If one does not assume that $2^\alpha = 2^\beta$ implies $\alpha =\beta$, then one must revert to some other argument. I have not thought about this problem at length, so there may be much simpler reasons why $\ell_\infty(S_1)$ and $\ell_\infty(S_2)$ cannot be isomorphic when $S_1$ and $S_2$ have different cardinalities (without assuming $2^\alpha = 2^\beta\Rightarrow\alpha =\beta$), but one way is to instead consider the least possible cardinality of a norm dense subset of an arbitrary weakly compact subset of $\ell_\infty(S)$. In this case, a result of Haskell Rosenthal asserts that for $S$ infinite and a weakly compact set $W \subseteq \ell_\infty (S)$, $W$ admits a norm dense subset of cardinality no greater than $|S|$. On the other hand, a standard argument shows that $\ell_2 (S)$ (in fact, any Banach space of density character not exceeding $|S|$) is isomorphic to a subspace of $\ell_\infty (S)$ (generalise the standard argument that every separable Banach space embeds into $\ell_\infty$). Thus, if $\alpha$ and $\beta$ are cardinals with $\alpha <\beta$, then $\ell_2 (\beta )$ is isomorphic to a subspace of $\ell_\infty (\beta )$, but not to a subspace of $\ell_\infty (\alpha)$. Hence $\ell_\infty (\alpha )$ and $ \ell_\infty (\beta)$ are not isomorphic.

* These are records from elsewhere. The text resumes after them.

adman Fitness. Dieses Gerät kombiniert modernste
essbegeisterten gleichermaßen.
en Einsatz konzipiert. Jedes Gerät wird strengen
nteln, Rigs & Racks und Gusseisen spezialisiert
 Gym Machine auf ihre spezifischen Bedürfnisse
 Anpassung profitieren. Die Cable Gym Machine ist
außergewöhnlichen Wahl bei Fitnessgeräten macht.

The result of Rosenthal cited above is from his paper "On injective Banach spaces and the spaces $L_\infty (\mu )$ for finite measures $\mu$".

Answer 4

François's and Joel's answers to the general question are correct.

As for the "dimension of a free group is uniquely determined, even if it's infinite", there's a better argument. Let G be a free group on two sets of generators x and y; we wish to show |x| = |y|. First let A = G_ab be the free abelian group on generators x and y; then let V = A ⊗_Z F₂ be the vector space over F₂ with bases x and y, so that |V| = 2^|x| = 2^|y| (strike that, it's false for infinite cardinalities). (We could use any field here, but the argument is more intricate.)

If |V| is finite, then |x| = |y| follows immediately. So suppose |V| is infinite, so that |x| and |y| are infinite. Each element of x is the sum of finitely many elements of y, and every element of y must show up in at least one such sum (why?). This means |y| ≤ |x|•ℵ₀ = |x| (cardinal arithmetic). Similarly |x| ≤ |y|, so |x| = |y|.